L’Allemagne contrainte de se réarmer
Pour cette nation reconstruite dans le refus de la guerre après 1945, les investissements massifs dans la défense et les livraisons d’armes à l’Ukraine marquent un tournant historique. Pourtant, les Allemands peinent à assumer ce nouveau rôle. (Par Thomas Wieder ( correspondant du Monde )
A cinq semaines d’intervalle, les députés allemands ont pris deux décisions que l’on peut, sans exagérer, qualifier d’historiques. La première remonte au 27 avril. Ce jour-là, le Bundestag a adopté une résolution autorisant Berlin à livrer des armes lourdes à l’Ukraine. A Berlin, un tel feu vert aurait été inimaginable il y a seulement quelques mois. « Le gouvernement allemand a, depuis des années, une ligne claire : pas de livraisons d’armes dans des régions en guerre et pas d’envoi d’armes létales en Ukraine », rappelait encore le chancelier Olaf Scholz, le 7 février, deux semaines et demie avant l’invasion russe, mais alors que des voix, en Allemagne, pressaient son gouvernement de fournir des armements à Kiev en prévision d’une attaque jugée de plus en plus vraisemblable.
La deuxième décision concerne la Bundeswehr. Le 3 juin, les députés allemands ont accepté de réviser la Loi fondamentale pour ajouter la phrase suivante à son paragraphe 87a, consacré aux forces armées : « Pour renforcer les capacités en matière de défense et de coopération interalliée, l’Etat fédéral est autorisé à créer un fonds spécial de 100 milliards d’euros. » Grâce à cette enveloppe exceptionnelle, proposée par Olaf Scholz le 27 février, trois jours après le début de la guerre en Ukraine, Berlin atteindra enfin l’objectif que l’OTAN a fixé à ses membres : consacrer 2 % de leur produit intérieur brut (PIB) à leurs dépenses militaires d’ici à 2024. Actuellement, l’Allemagne plafonne à 1,5 %.
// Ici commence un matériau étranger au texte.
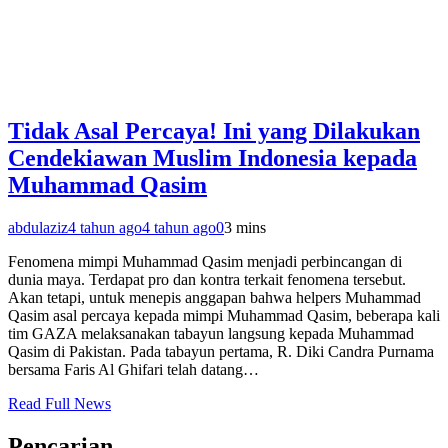
Tidak Asal Percaya! Ini yang Dilakukan
Cendekiawan Muslim Indonesia kepada
Muhammad Qasim
abdulaziz
4 tahun ago
4 tahun ago
0
3 mins
Fenomena mimpi Muhammad Qasim menjadi perbincangan di
dunia maya. Terdapat pro dan kontra terkait fenomena tersebut.
Akan tetapi, untuk menepis anggapan bahwa helpers Muhammad
Qasim asal percaya kepada mimpi Muhammad Qasim, beberapa kali
tim GAZA melaksanakan tabayun langsung kepada Muhammad
Qasim di Pakistan. Pada tabayun pertama, R. Diki Candra Purnama
bersama Faris Al Ghifari telah datang…
Read Full News
Pencarian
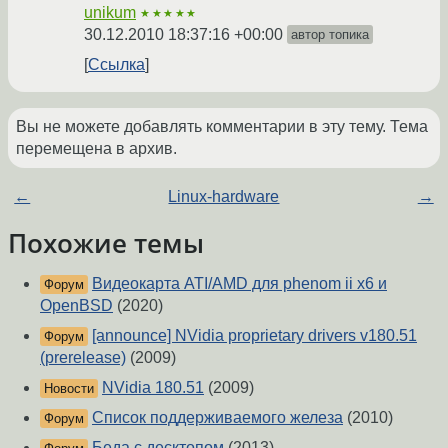
unikum
★★★★★
30.12.2010 18:37:16 +00:00
автор топика
Ссылка
Вы не можете добавлять комментарии в эту тему. Тема
перемещена в архив.
←
Linux-hardware
→
Похожие темы
Видеокарта ATI/AMD для phenom ii x6 и
Форум
OpenBSD
(2020)
[announce] NVidia proprietary drivers v180.51
Форум
(prerelease)
(2009)
NVidia 180.51
(2009)
Новости
Список поддерживаемого железа
(2010)
Форум
Беда с десктопом
(2013)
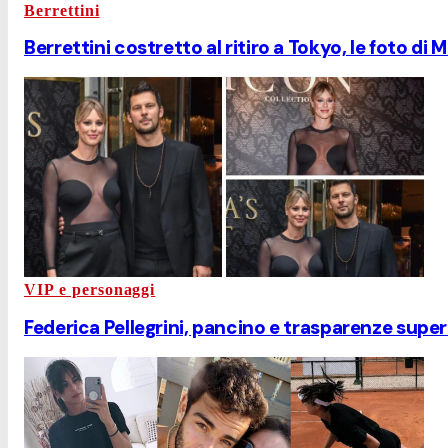
Berrettini
Berrettini costretto al ritiro a Tokyo, le foto di
VIP e personaggi
Federica Pellegrini, pancino e trasparenze super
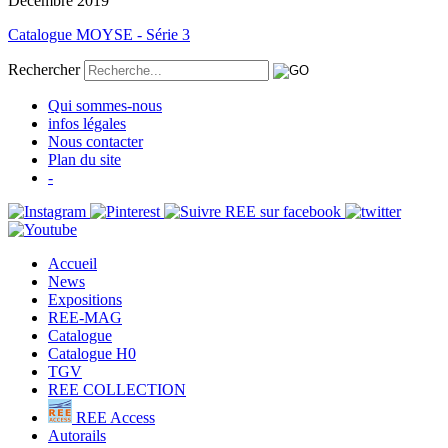
Décembre 2019
Catalogue MOYSE - Série 3
Rechercher
Qui sommes-nous
infos légales
Nous contacter
Plan du site
-
Accueil
News
Expositions
REE-MAG
Catalogue
Catalogue H0
TGV
REE COLLECTION
REE Access
Autorails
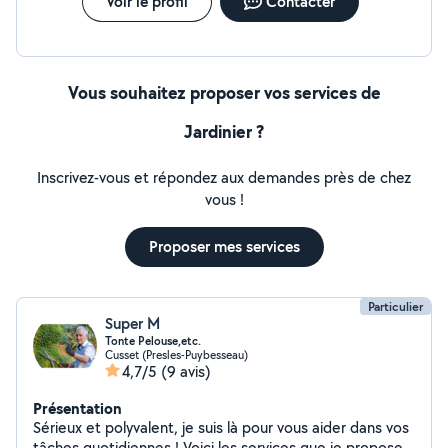
Voir le profil
Contacter
Vous souhaitez proposer vos services de
Jardinier ?
Inscrivez-vous et répondez aux demandes près de chez
vous !
Proposer mes services
Particulier
Super M
Tonte Pelouse,etc.
Cusset (Presles-Puybesseau)
4,7/5
(9 avis)
Présentation
Sérieux et polyvalent, je suis là pour vous aider dans vos
tâches quotidiennes ! Voici les services que je propose :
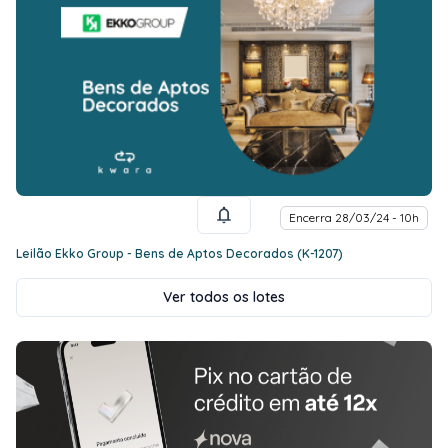
Encerra 28/03/24 - 10h
Leilão Ekko Group - Bens de Aptos Decorados (K-1207)
Ver todos os lotes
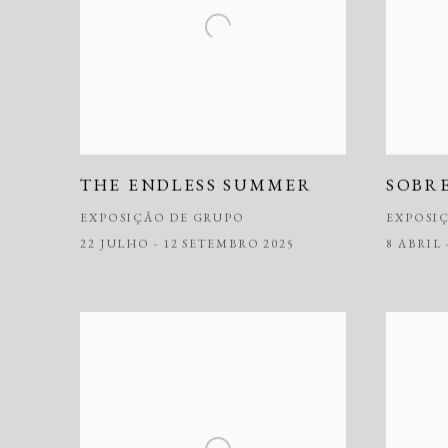
THE ENDLESS SUMMER
SOBRE
EXPOSIÇÃO DE GRUPO
EXPOSI
22 JULHO - 12 SETEMBRO 2025
8 ABRIL 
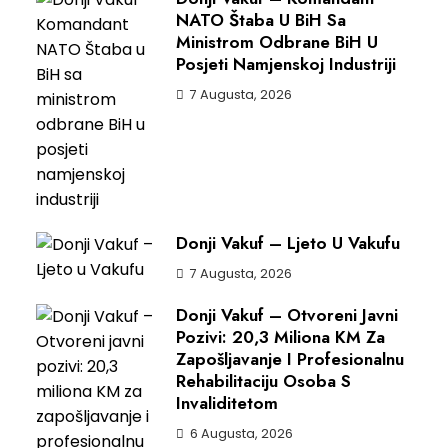
NATO Štaba U BiH Sa
Ministrom Odbrane BiH U
Posjeti Namjenskoj Industriji
7 Augusta, 2026
Donji Vakuf – Ljeto U Vakufu
7 Augusta, 2026
Donji Vakuf – Otvoreni Javni
Pozivi: 20,3 Miliona KM Za
Zapošljavanje I Profesionalnu
Rehabilitaciju Osoba S
Invaliditetom
6 Augusta, 2026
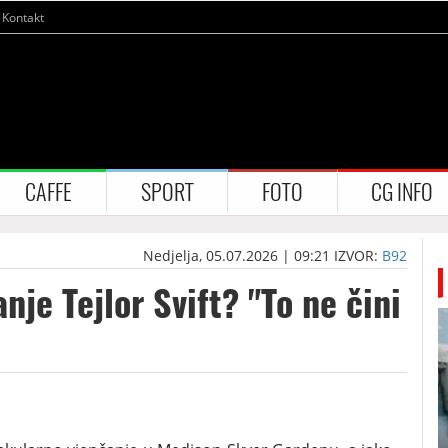
Kontakt
CAFFE
SPORT
FOTO
CG INFO
Nedjelja, 05.07.2026 | 09:21
IZVOR:
B92
nje Tejlor Svift? "To ne čini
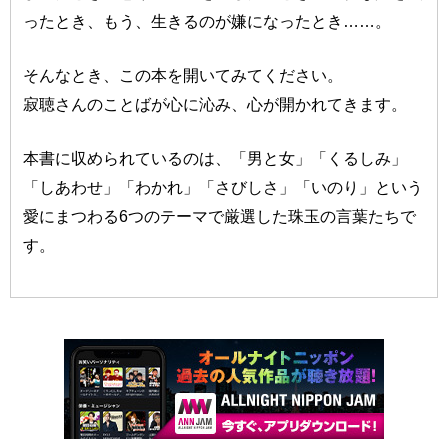
ったとき、もう、生きるのが嫌になったとき……。
そんなとき、この本を開いてみてください。
寂聴さんのことばが心に沁み、心が開かれてきます。
本書に収められているのは、「男と女」「くるしみ」
「しあわせ」「わかれ」「さびしさ」「いのり」という
愛にまつわる6つのテーマで厳選した珠玉の言葉たちで
す。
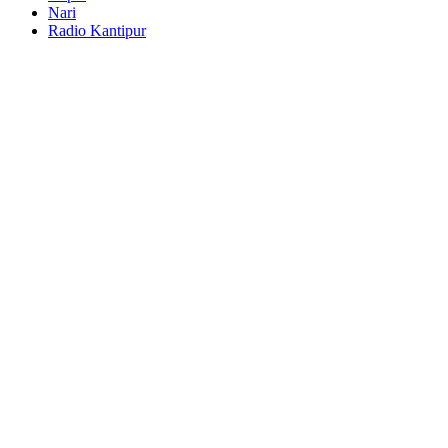
Nari
Radio Kantipur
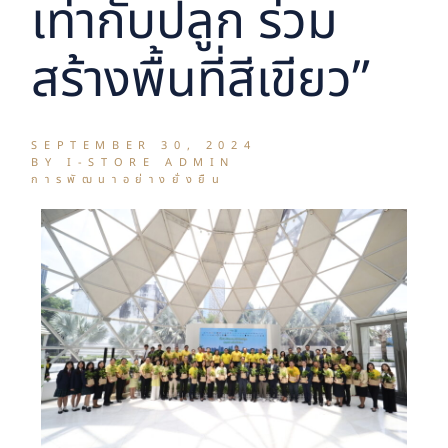
เท่ากับปลูก ร่วม
สร้างพื้นที่สีเขียว”
SEPTEMBER 30, 2024
BY I-STORE ADMIN
การพัฒนาอย่างยั่งยืน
Là aussi, il s’agit d’un revirement spectaculaire. Personne ne pouvait, en effet, imaginer que ce soit un chancelier social-démocrate (SPD) qui s’engage à franchir ce seuil des 2 %, alors que les dirigeants de son parti n’ont eu de cesse, ces dernières années, d’en contester le bien-fondé. A l’instar de Norbert Walter-Borjans, qui, le 6 décembre 2019, dans son discours d’investiture à la présidence du SPD, avait déclaré ceci : « Cet objectif de 2 % n’est pas le mien. Cela voudrait dire des milliards d’euros pour des chars et des hélicoptères plutôt que pour les écoles, les chemins de fer et les routes. (…) Oui à des équipements, non au réarmement ! » A l’époque, ces propos avaient créé de vives tensions au sein de la « grande coalition » d’Angela Merkel, le parti de l’ex-chancelière, la CDU, s’étant au contraire clairement prononcé en faveur des 2 %.
Livraisons d’armes à un pays en guerre, augmentation sans précédent des dépenses en matière de défense : majeures, ces deux décisions le sont d’autant plus qu’elles ont fait l’objet d’un large consensus politique. Au Bundestag, seuls les partis situés aux deux extrémités de l’hémicycle, Die Linke, à gauche, et l’AfD, à droite, s’y sont, en effet, opposés. Tous les autres, en revanche, ont décidé de voter pour, qu’il s’agisse du SPD, des Verts et des libéraux-démocrates (FDP), les trois membres de la majorité « feu tricolore » d’Olaf Scholz, ou des conservateurs de la CDU-CSU, dans l’opposition depuis le départ d’Angela Merkel du pouvoir, en décembre 2021.